▸ **Your instructions**: Everything in the entries below should be restated exactly, except for the pictures.

· · · · ·

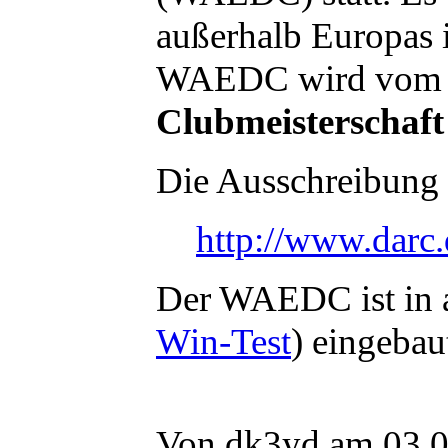
außerhalb Europas i
WAEDC wird vom D
Clubmeisterschaft
Die Ausschreibung f
http://www.darc.
Der WAEDC ist in 
Win-Test
) eingebau
Von dk3yd am 03.0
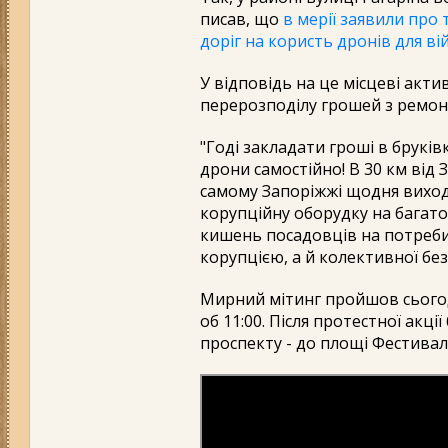
писав, що
в мерії заявили про
доріг на користь дронів для ві
У відповідь на це місцеві акти
перерозподілу грошей з ремонт
"Годі закладати гроші в брукі
дрони самостійно! В 30 км від 
самому Запоріжжі щодня виходя
корупційну оборудку на багат
кишень посадовців на потреби
корупцією, а й колективної без
Мирний мітинг пройшов сьогодні
об 11:00. Після протестної акції
проспекту - до площі Фестивал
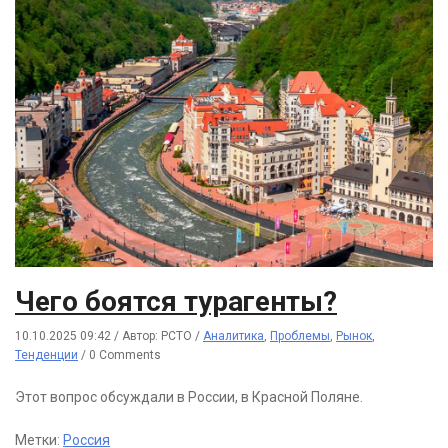
Чего боятся турагенты?
10.10.2025 09:42
/
Автор: РСТО
/
Аналитика
,
Проблемы
,
Рынок
,
Тенденции
/
0 Comments
Этот вопрос обсуждали в России, в Красной Поляне.
Метки:
Россия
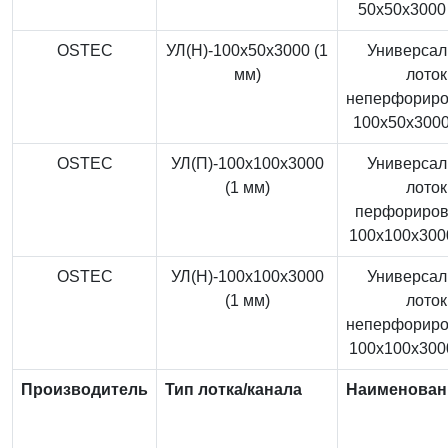
50x50x3000 
OSTEC
УЛ(Н)-100x50x3000 (1
Универса
мм)
лоток
неперфорир
100x50x3000
OSTEC
УЛ(П)-100x100x3000
Универса
(1 мм)
лоток
перфориро
100x100x3000
OSTEC
УЛ(Н)-100x100x3000
Универса
(1 мм)
лоток
неперфорир
100x100x3000
Производитель
Тип лотка/канала
Наименован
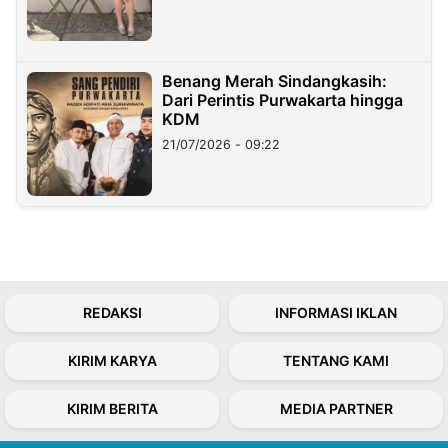
Benang Merah Sindangkasih:
Dari Perintis Purwakarta hingga
KDM
21/07/2026 - 09:22
REDAKSI
INFORMASI IKLAN
KIRIM KARYA
TENTANG KAMI
KIRIM BERITA
MEDIA PARTNER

· · · · ·

▸ **Task output**:
außerhalb Europas i
WAEDC wird vom D
Clubmeisterschaft
Die Ausschreibung f
http://www.darc.
Der WAEDC ist in 
Win-Test
) eingebau
Von dk3yd am 03.0
писав, що
в мерії заявили про
доріг на користь дронів для ві
У відповідь на це місцеві акти
перерозподілу грошей з ремонт
"Годі закладати гроші в брукі
дрони самостійно! В 30 км від 
самому Запоріжжі щодня виходя
корупційну оборудку на багат
кишень посадовців на потреби
корупцією, а й колективної без
Мирний мітинг пройшов сьогодні
об 11:00. Після протестної акції
проспекту - до площі Фестивал
Чего боятся турагенты?
10.10.2025 09:42
/
Автор: РСТО
/
Аналитика
,
Проблемы
,
Рынок
,
Тенденции
/
0 Comments
Этот вопрос обсуждали в России, в Красной Поляне.
Метки:
Россия
50x50x3000 
OSTEC
УЛ(Н)-100x50x3000 (1
Универса
мм)
лоток
неперфорир
100x50x3000
OSTEC
УЛ(П)-100x100x3000
Универса
(1 мм)
лоток
перфориро
100x100x3000
OSTEC
УЛ(Н)-100x100x3000
Универса
(1 мм)
лоток
неперфорир
100x100x3000
Производитель
Тип лотка/канала
Наименован
Benang Merah Sindangkasih:
Dari Perintis Purwakarta hingga
KDM
21/07/2026 - 09:22
REDAKSI
INFORMASI IKLAN
KIRIM KARYA
TENTANG KAMI
KIRIM BERITA
MEDIA PARTNER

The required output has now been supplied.